|
Wir entschieden uns für die, unserer Meinung nach, sicherere Variante. „Alles halb so schlimm“, sagte John. „Ich krieche zuerst durch und sehe mir die Sache an.“
Obwohl er versuchte sich nichts anmerken zu lassen, spürte ich, dass auch er nervös war. Die Felsen waren vom Regen nass und glitschig geworden. Während ich John um die Ecke und damit aus meinem Blickfeld verschwinden sah, klopfte mir das Herz bis zum Hals.
„Ich hab’s geschafft! Es ist kein Problem“, rief er zurück. John kroch wieder zu mir herüber und schleifte beim zweiten Durchgang seinen Rucksack hinter sich her – kein leichtes Unterfangen auf der rauen Felsplatte. Ich hörte die Steine unter seinen Knien knirschen und dann … ein dumpfer Schlag! Eine Wasserflasche hatte sich selbständig gemacht und rollte den Hang hinunter.
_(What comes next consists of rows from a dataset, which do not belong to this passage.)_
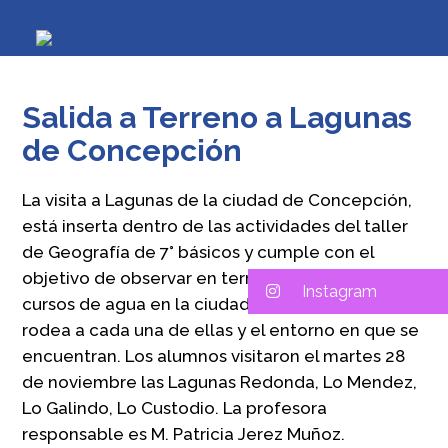
Salida a Terreno a Lagunas
de Concepción
La visita a Lagunas de la ciudad de Concepción,
está inserta dentro de las actividades del taller
de Geografía de 7° básicos y cumple con el
objetivo de observar en terreno la presencia de
Instagram
cursos de agua en la ciudad, la historia que las
rodea a cada una de ellas y el entorno en que se
encuentran. Los alumnos visitaron el martes 28
de noviembre las Lagunas Redonda, Lo Mendez,
Lo Galindo, Lo Custodio. La profesora
responsable es M. Patricia Jerez Muñoz.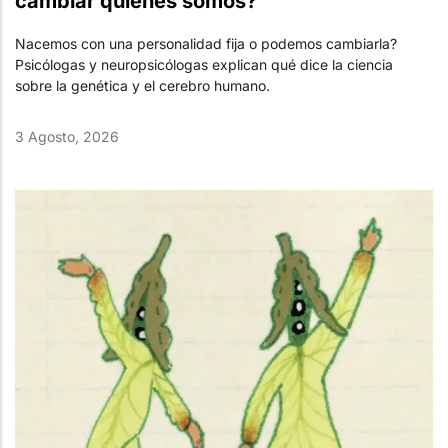
cambiar quiénes somos?
Nacemos con una personalidad fija o podemos cambiarla?
Psicólogas y neuropsicólogas explican qué dice la ciencia
sobre la genética y el cerebro humano.
3 Agosto, 2026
Einige Meter unter uns kam sie kurz auf einem Felsvorsprung zum Stehen, um gleich darauf in den Abgrund zu stürzen.
„Macht nichts“, sagte John. „Wir haben ohnehin zu viel Wasser mitgenommen. Nun müssen wir weniger Ballast tragen!“
John durchkroch die niedrige Passage ein drittes Mal und zog meinen Rucksack langsam hindurch. Dann war ich an der Reihe. Wenn John es mit dem Gepäck geschafft hatte, würde ich es ohne Rucksack auch schaffen.
„Immer schön nach vorne schauen“, sagte ich mir, „nur ja nicht nach unten sehen.“ Die gesamte Strecke über den Felsabsatz hinweg tastete ich mich zentimeterweise vorwärts und brachte es irgendwie fertig, in einer Hand auch noch unsere zwei Paar Wanderstöcke zu balancieren.
Als wir schließlich das obere Ende der Felswand erreicht hatten, folgten wir einem Höhenpfad am Rand des Canyons.
„Sei vorsichtig auf diesen schlüpfrigen Felsen“, warnte mich John. Ich schob einen Fuß vor den anderen und richtete mein Augenmerk auf den Weg.